Saturday, October 23, 2021

Rolf Degen summarizing... People like copartisan political-perspective seekers, who attempt to hear from the other side, but less so if they venture too far into enemy ideological territory

Seek and Ye Shall Be Fine: Attitudes Toward Political-Perspective Seekers. Gordon Heltzel, Kristin Laurin. Psychological Science, October 22, 2021. https://doi.org/10.1177/09567976211011969

Abstract: Six preregistered studies (N = 2,421) examined how people respond to copartisan political-perspective seekers: political allies who attempt to hear from shared opponents and better understand their views. We found that North American adults and students generally like copartisan seekers (meta-analytic Cohen’s d = 0.83 across 4,231 participants, representing all available data points). People like copartisan perspective seekers because they seem tolerant, cooperative, and rational, but this liking is diminished because seekers seem to validate—and may even adopt—opponents’ illegitimate views. Participants liked copartisan seekers across a range of different motivations guiding these seekers’ actions but, consistent with our theorizing, their liking decreased (though rarely disappeared entirely) when seekers lacked partisan commitments or when they sought especially illegitimate beliefs. Despite evidence of rising political intolerance in recent decades, these findings suggest that people nonetheless celebrate political allies who tolerate and seriously consider their opponents’ views.

Extracted information
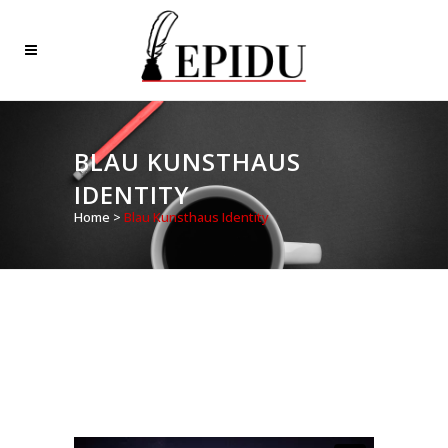
BLAU KUNSTHAUS
IDENTITY
Home
>
Blau Kunsthaus Identity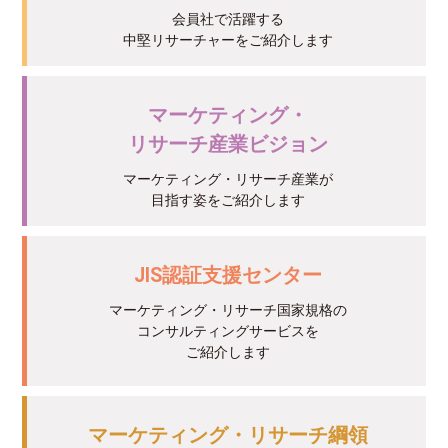
会員社で活躍する
中堅リサーチャーをご紹介します
マーケティング・
リサーチ産業ビジョン
マーケティング・リサーチ産業が
目指す姿をご紹介します
JIS認証支援センター
マーケティング・リサーチ国家規格の
コンサルティングサービスを
ご紹介します
マーケティング・リサーチ綱領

Problem description
Answer these about the text on political-perspective seekers:
(a) In which journal did the paper appear, and on what date?
(b) How many preregistered studies did the paper report, and how many people took part in them?
(c) What three traits make copartisan perspective seekers seem likable?

The answer
(a) Psychological Science, October 22, 2021.
(b) Six studies, with 2,421 people.
(c) They seem tolerant, cooperative, and rational.